If I had to compare taiko to anything I had seen before, I think I would say it was most like traditional commedia dell'arte, with the combination of storytelling and music. My friend Sheila compared it to Native American musical performances - and I can see that, too. 

Sam commented that he could feel the drumming in his chest. I think his favorite part of the day was the playtime with Aidan at our apartment afterward!

Wednesday, February 11, 2009

We visit Tokyo Tower

In the middle of Tokyo stands a red and white tower that bears an uncanny resemblance to the Eiffel Tower - except for the red and white part. Everytime we pass it or see it from a distance, someone announces, "There's Tokyo Tower!" I admit it, it's usually me doing the announcing, since other than the Mori Tower in Roppongi Hills, it's the only building in Tokyo that I recognize from a distance.

This past weekend we decided to give the boys a break from shopping and to do something fun and touristy. 
After lunch at the Tokyo American Club and a visit to the TAC library - library books were due - we visited Tokyo Tower. A very cramped elevator ride up to the observation platform gives you a stupendous view of the city skyline. I know this is a big city, but when you see it from Tokyo Tower and it stretches with no break as far as you can see, it really slams into you, this city is BIG.

Ironically, we ran into a school friend of Sam's, an acquaintance of Nick's from TAC, and a graduate of the University of Delaware (Nick was wearing fanwear) when we went to the Tower - it's a big city, but a small world.

Sunday, February 8, 2009

A Tour by Chris

Chris took this video on his camera and since it is too big to email, we're posting it here for everyone to see! 

A tour of chez Johnson of Yoyogi-uehara, Tokyo, Japan.

Monday, February 2, 2009

Omochi Pounding at the ELC

We are very lucky, I think, that we moved to Japan at this time of the year. The Early Learning Center (ELC) of the ASIJ starts their Japanese culture unit at this time of year, so we are all getting introduced to Japanese culture through Sam's school. 

At the New Year holiday, the Japanese traditionally eat mochi rice
treats, a special dish made from omochi rice that is cooked, and then pounded with mallets in a large wooden pestle until it is smooth and gooey and sticky.

This past week as part of the New Year festivities, the ELC students had an omochi rice pounding day.  A couple of men from the neighborhood of Azabu-juban came in to demonstrate and show the children the rice pounding.
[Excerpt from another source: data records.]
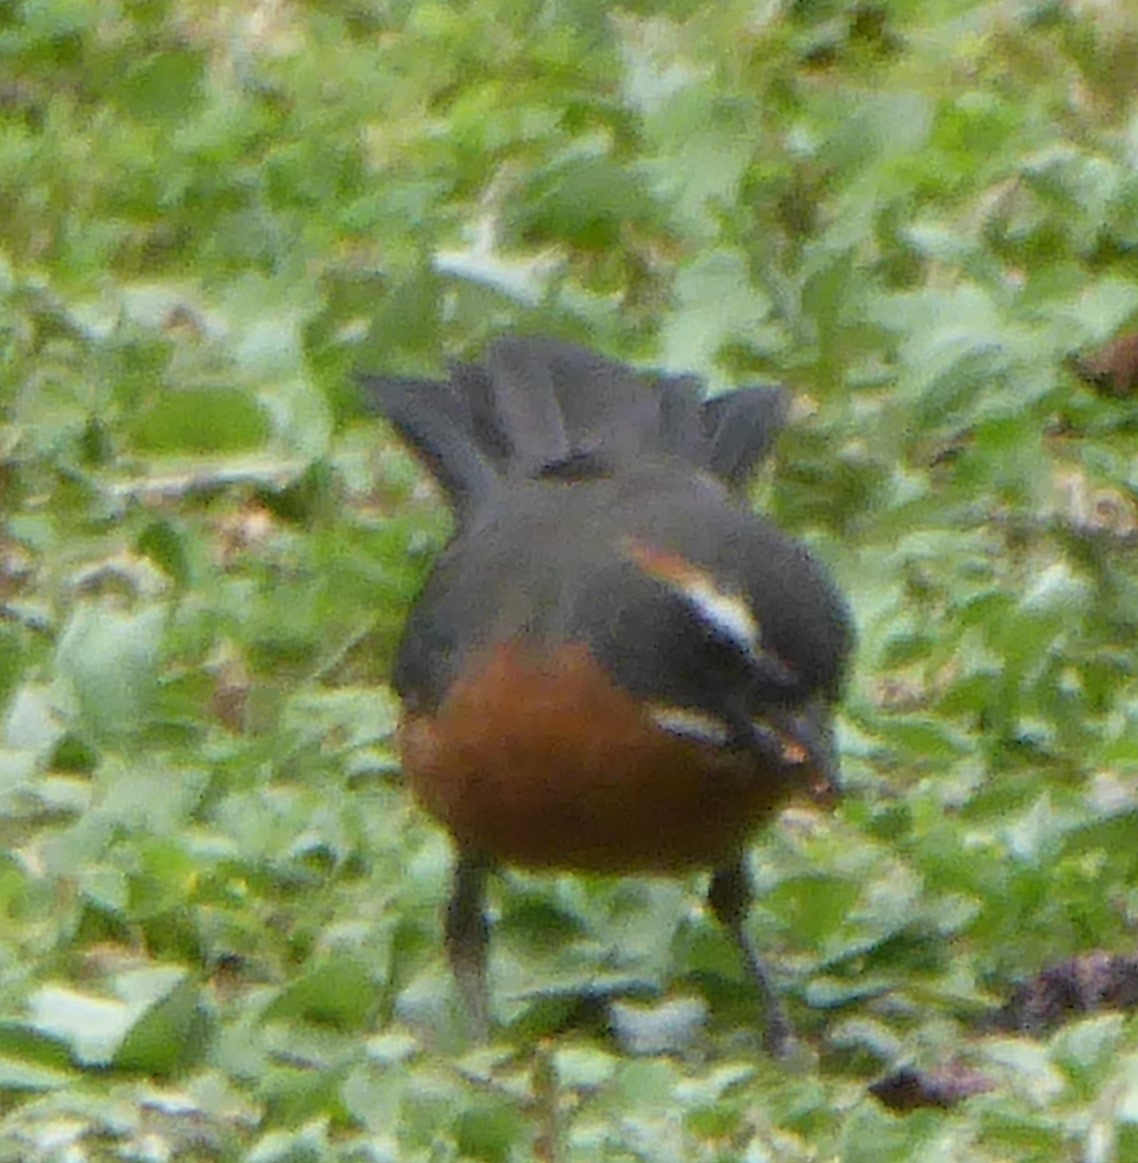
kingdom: Animalia
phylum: Chordata
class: Aves
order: Passeriformes
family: Thraupidae
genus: Poospiza
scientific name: Poospiza nigrorufa
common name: Black-and-rufous warbling finch
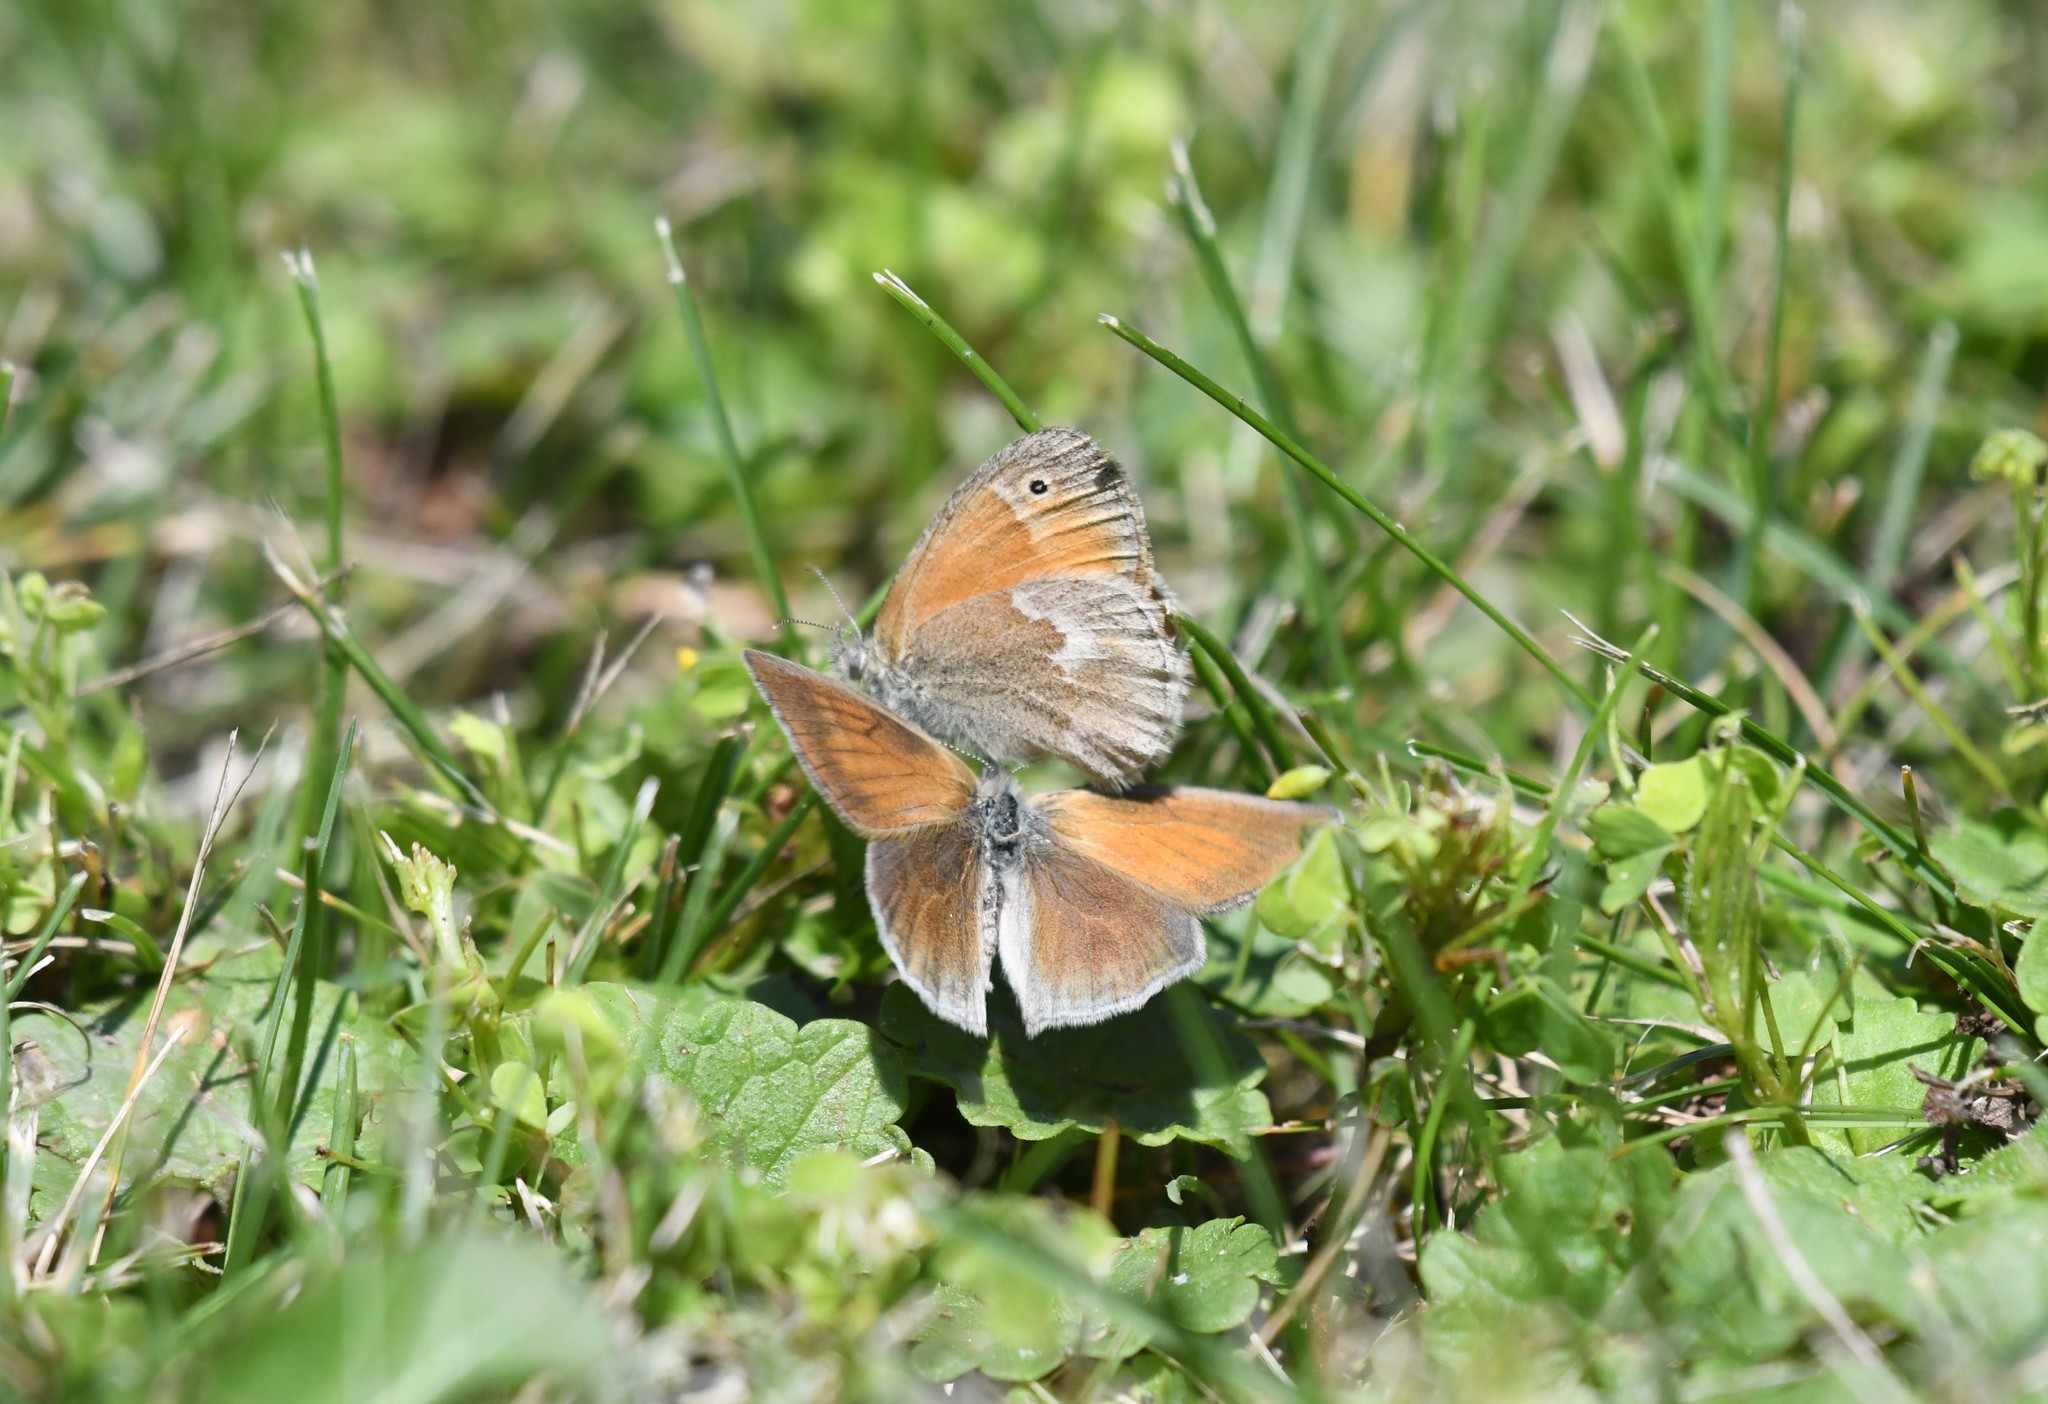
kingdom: Animalia
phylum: Arthropoda
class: Insecta
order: Lepidoptera
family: Nymphalidae
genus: Coenonympha
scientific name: Coenonympha california
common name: Common ringlet
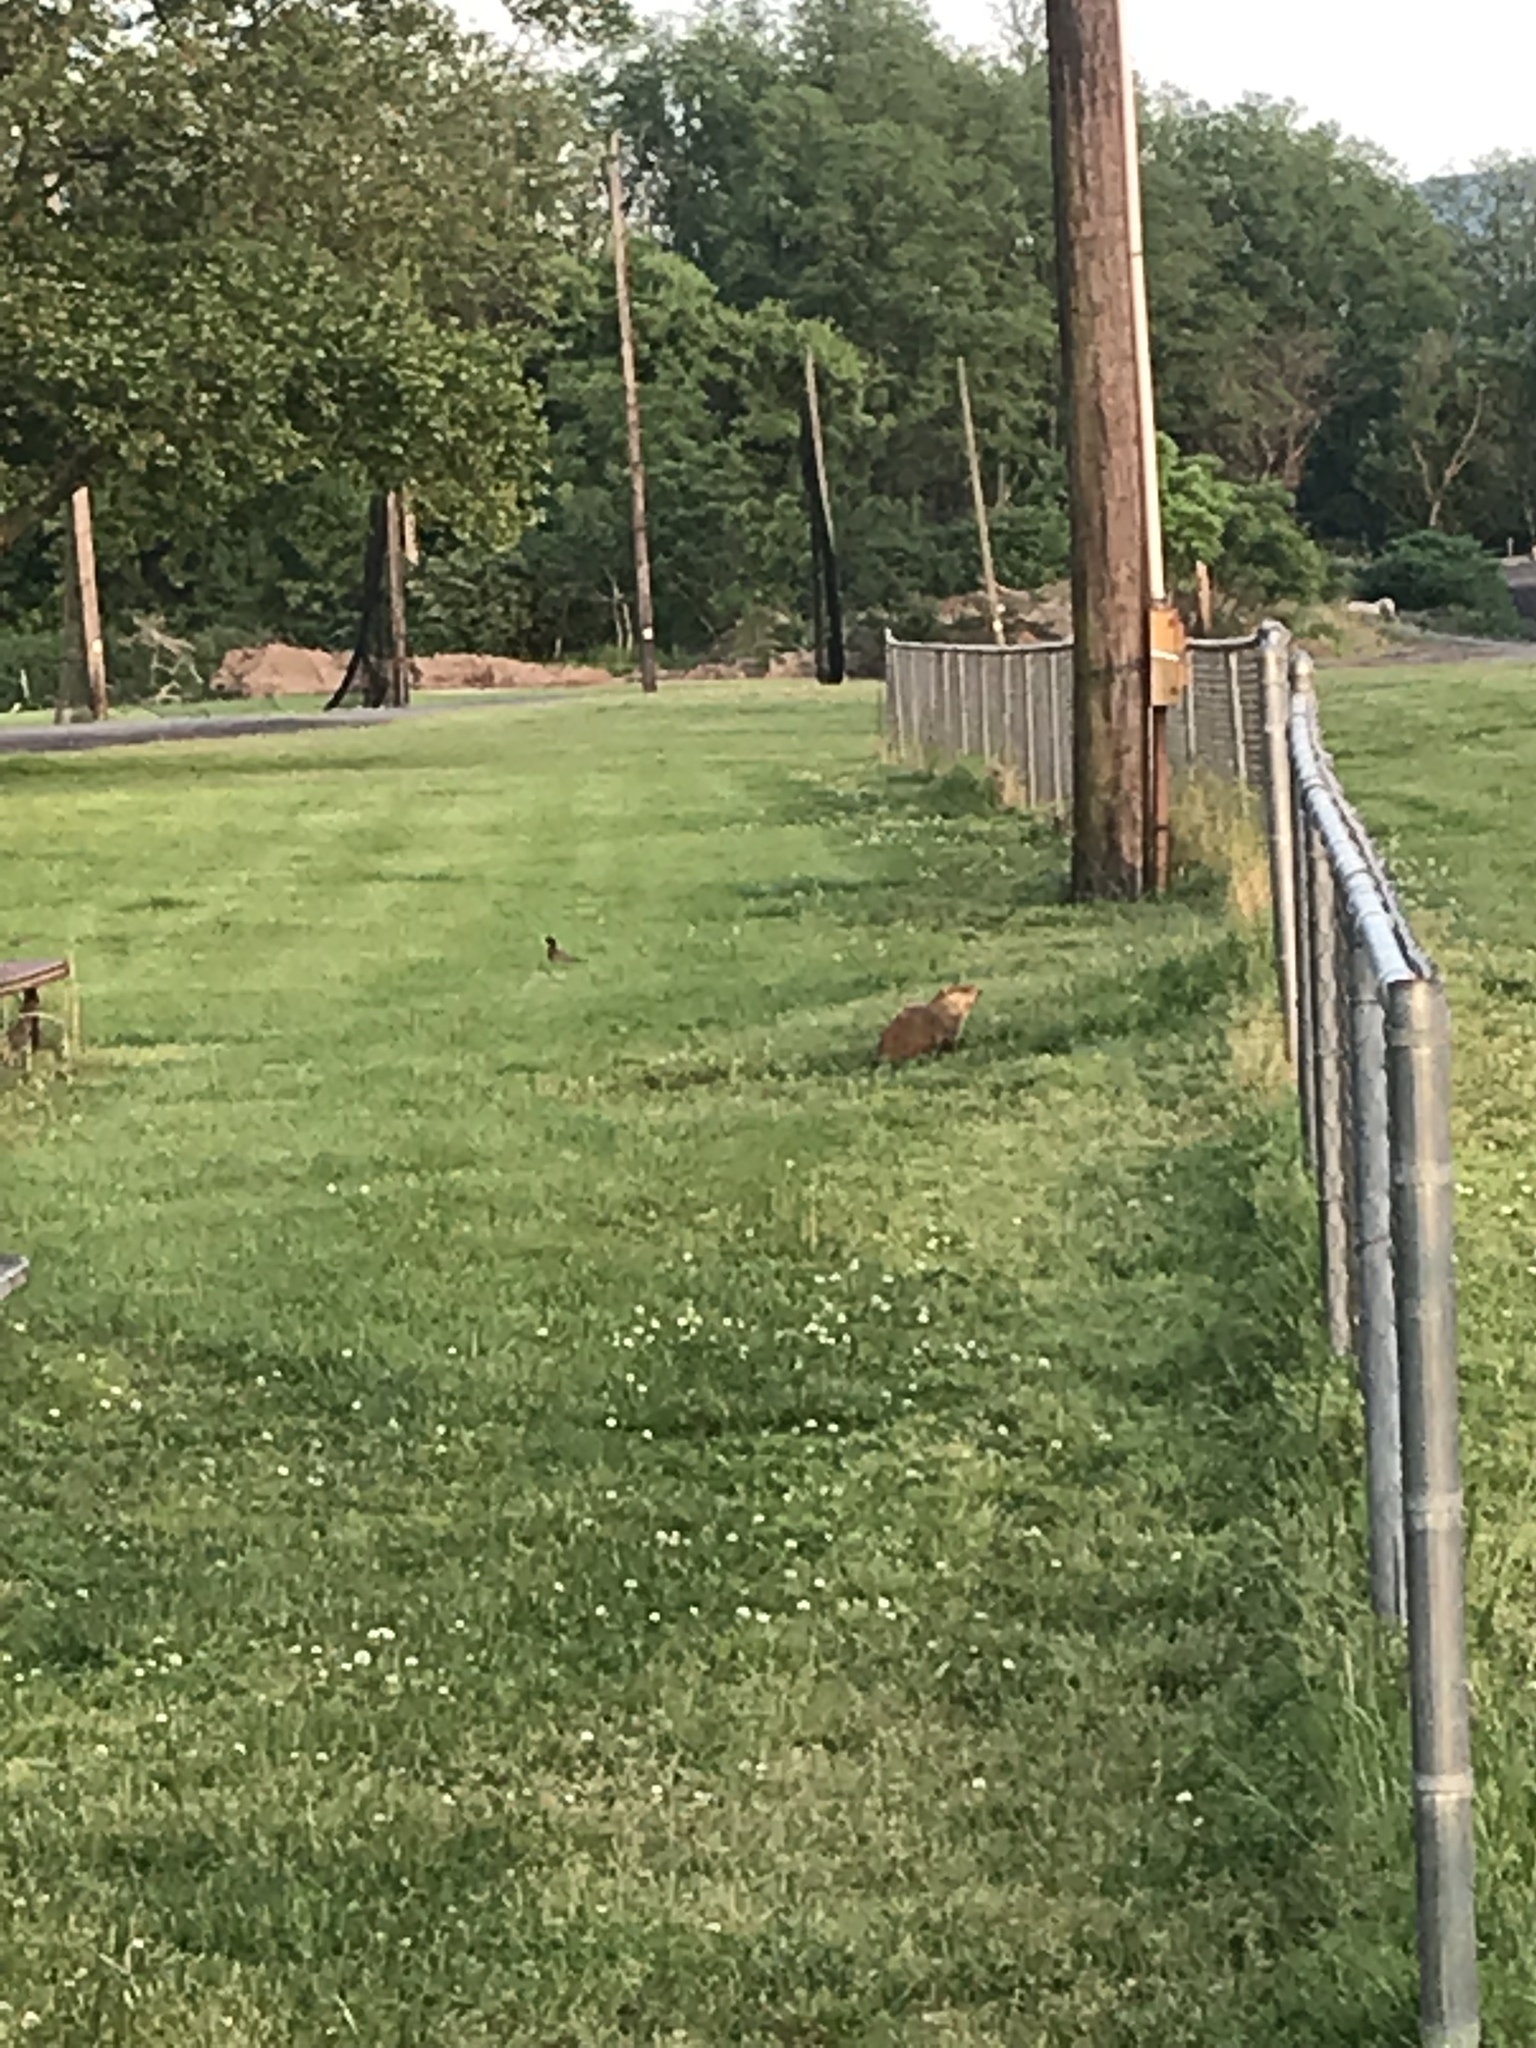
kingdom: Animalia
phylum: Chordata
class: Mammalia
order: Rodentia
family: Sciuridae
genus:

It is a workout! These strong men pounded rice for over 3 hours. It's the man working in the wooden basin that I admire - he takes warm water and moves the omochi rice with his hand in between every mallet smack. But they have a rhythm and he never got his hand pounded.

Then the mochi rice is pulled into balls, and served three different ways: with powdered soybeans and sugar, with soy sauce and nori (seaweed), and with sweet red bean paste. It's not bad, but the texture takes some getting used to. Raw bread dough comes to mind - it is very chewy and elastic!

The children were dressed in "happi" - festival short coats -  and headbands. Then they counted in Japanese, "Ichi, ni, san," and then they all had a turn with a mallet. Then some of the parents gave it a try! Sam did a great job pounding, I'm not so sure how I did - that mallet is heavy.
And those of you who know Sam remember that he is the pickiest of my kids as far as food goes. Well, he ate every piece of mochi rice on his plate and asked for seconds on the ones coated with soybean powder and sugar! Go figure. I guess if you present something in a fun way, he'll try it. Or just coat it in sugar!